MySQL prepare statement using variable

Question

I am using below PHP + MySQL prepare statement to select values from database, passing the variable into the statement using function, however I could not get my wanted result. The problem is I don't know how to using the variable in the prepare statement.

Question: Could you take a look whether the syntax I am using is correct?

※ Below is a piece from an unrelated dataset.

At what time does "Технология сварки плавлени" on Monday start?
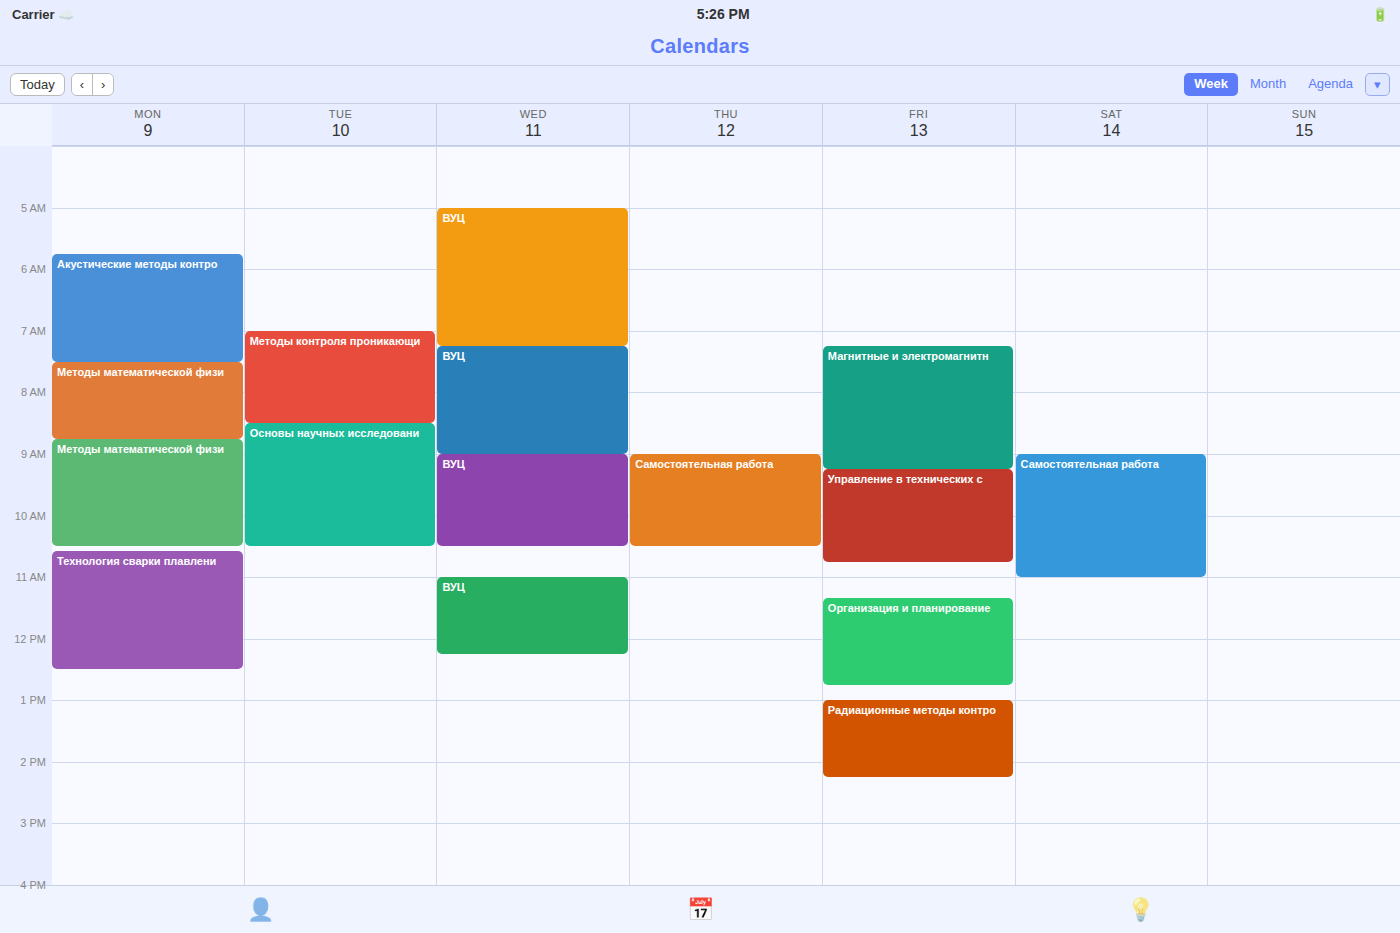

public function getToken($committeeValue){
    $stmt = $this->conn->prepare("SELECT u.token FROM users u INNER JOIN committee c ON u.email = c.email WHERE c.'$committeeValue' = 1");
    $stmt->execute();
}

Answer 1

Please try the below one.   

 public function getToken($committeeValue){
        $stmt = $this->conn->prepare("SELECT u.token FROM users u INNER JOIN committee c ON u.email = c.email WHERE c.".$committeeValue." = 1");
        $stmt->execute();
    }

I think you are made a mistake to appending a php variable within the string.Please try this.

Answer 2

You made the mistake of concatenating string in PHP.

So please try this below:

public function getToken($committeeValue){
    $committeeValue = trim($committeeValue);
    if(!empty($committeeValue)){
        $query = "SELECT u.token FROM users u INNER JOIN committee c ON u.email = c.email WHERE c.".$committeeValue." = 1";
        $stmt = $this->conn->prepare($query);
        $stmt->execute();
    }
}

Answer 3

Using var content directly is not safe because it allow to inject SQL statements. The safe way is, in your case:

public function getToken($committeeValue){
  $committeeValue = trim($committeeValue);
  if(!empty($committeeValue)){
    $query = "SELECT u.token FROM users u INNER JOIN committee c ON u.email = c.email WHERE c.? = 1";
    $stmt = $this->conn->prepare($query);
    $stmt->bindParam(1, $committeeValue);
    $stmt->execute();
  }
}

The query will be compiled without the var content so you dont have to worry about SQL injection.